::: Отрывок для разбора

ОБ ИСКУССТВЕ. ТОМ 2 (Русское советское искусство) - Анатолий Луначарский
Шрифт:
Интервал:
Закладка:
Далее Жорж говорит о политике государства в отношении искусства и отмечает наши усилия к сохранению и развитию художественных школ, поддержке художников и т. д.
Переходя к отдельным художникам, французский критик с особенной похвалой отмечает театральную работу Таирова и наших новых декораторов и последовательно, все время с похвалой, излагает то, что он считает нормальной эволюцией искусства в России «справа налево». Наконец, в последней статье, расхвалив наш новый фарфор, Жорж пишет: «Русская выставка поедет после Германии в другие страны. Ее хотят направить в Гаагу и Нью–Йорк (здесь скажу от себя, что мы получили приглашение в Прагу*. — А. Л.). Неужели французское правительство поставит препятствия к посещению ею Парижа? ** Неужели оно подумает, что эти картины служат революционной пропаганде? Я официально прошу Франца Журдена, президента Осеннего Салона, и Поля Синьяка, президента Салона Независимых, получить от властей позволение гостеприимно принять эту выставку в одном из наших Салонов». Далее он взывает к артистической интернациональной солидарности независимой французской критики и, перечисляя ряд имен персонально, просит их поддержать его в этом его ходатайстве.

::::::

• [Используя сведения]:
1. Ответьте по отрывку на вопросы:
(a) Чью театральную работу французский критик отмечает с особенной похвалой?
(b) В какие города хотят направить русскую выставку?
(c) Кто назван президентом Салона Независимых?
2. Отредактируйте часть отрывка от слов «ОБ ИСКУССТВЕ. ТОМ» до слов «художников и т. д.» включительно, заменив «художественных школ» на «художественных училищ».
Материал, приведённый далее, с отрывком не связан.

::: Сведения

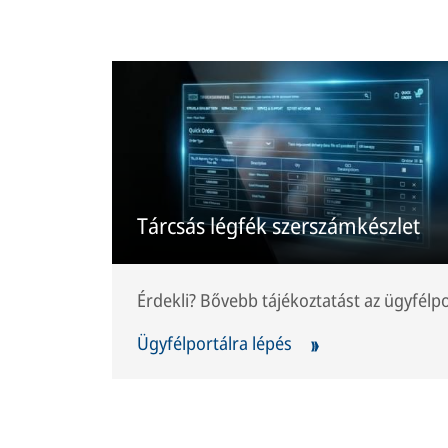
Tárcsás légfék szerszámkészlet
Érdekli? Bővebb tájékoztatást az ügyfélpo
Ügyfélportálra lépés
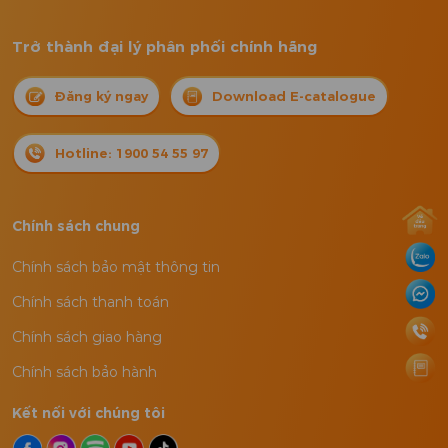
Trở thành đại lý phân phối chính hãng
Đăng ký ngay
Download E-catalogue
Hotline: 1900 54 55 97
Chính sách chung
Chính sách bảo mật thông tin
Chính sách thanh toán
Chính sách giao hàng
Chính sách bảo hành
Kết nối với chúng tôi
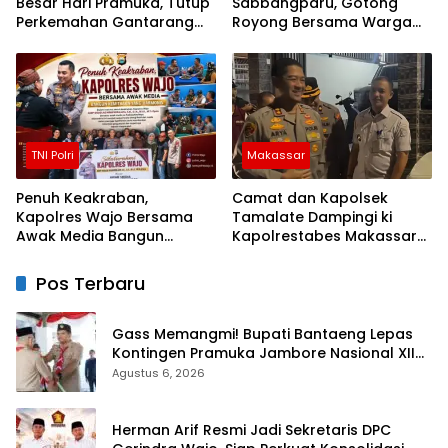
Besar Hari Pramuka, Tutup
Sabbangparu, Gotong
Perkemahan Gantarang
Royong Bersama Warga
dan Lepas Kontingen
Demi Kemudahan Petani
Jamnas XII 2026
TNI Polri
Makassar
Penuh Keakraban,
Camat dan Kapolsek
Kapolres Wajo Bersama
Tamalate Dampingi ki
Awak Media Bangun
Kapolrestabes Makassar
Kemitraan yang Harmonis
Serahkan Bantuan
Sembako di Bontoduri
Pos Terbaru
Gass Memangmi! Bupati Bantaeng Lepas
Kontingen Pramuka Jambore Nasional XII
Tahun 2026
Agustus 6, 2026
Herman Arif Resmi Jadi Sekretaris DPC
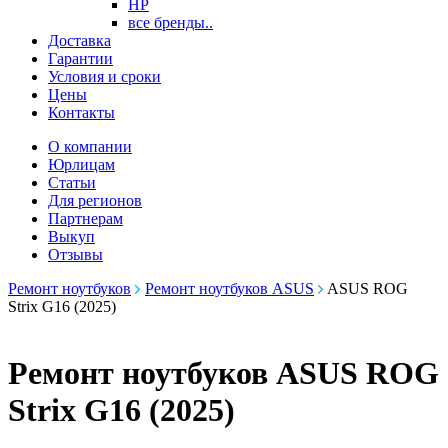
HP
все бренды..
Доставка
Гарантии
Условия и сроки
Цены
Контакты
О компании
Юрлицам
Статьи
Для регионов
Партнерам
Выкуп
Отзывы
Ремонт ноутбуков
Ремонт ноутбуков ASUS
ASUS ROG
Strix G16 (2025)
Ремонт ноутбуков ASUS ROG
Strix G16 (2025)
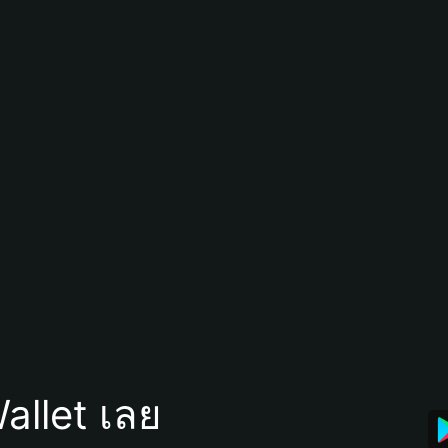
allet เลย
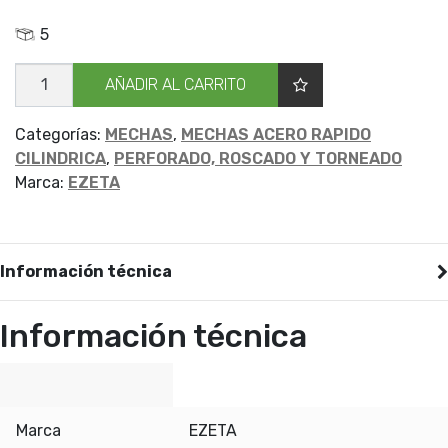
5
MECHA
AÑADIR AL CARRITO
CILIND
LARGA
EZETA
11.25
Categorías:
MECHAS
,
MECHAS ACERO RAPIDO
cantidad
CILINDRICA
,
PERFORADO, ROSCADO Y TORNEADO
Marca:
EZETA
Información técnica
Información técnica
Marca
EZETA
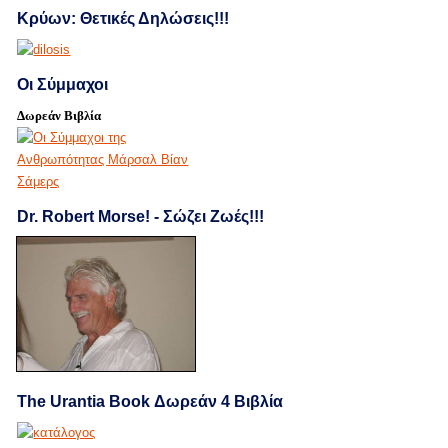
Κρύων: Θετικές Δηλώσεις!!!
Οι Σύμμαχοι
Δωρεάν Βιβλία
Dr. Robert Morse! - Σώζει Ζωές!!!
The Urantia Book Δωρεάν 4 Βιβλία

::::::

• [Выполненное задание]:
1.
(a) Таирова.
(b) В Гаагу и Нью‑Йорк.
(c) Поль Синьяк.

2.
ОБ ИСКУССТВЕ. ТОМ 2 (Русское советское искусство) - Анатолий Луначарский
Шрифт:
Интервал:
Закладка:
Далее Жорж говорит о политике государства в отношении искусства и отмечает наши усилия к сохранению и развитию художественных училищ, поддержке художников и т. д.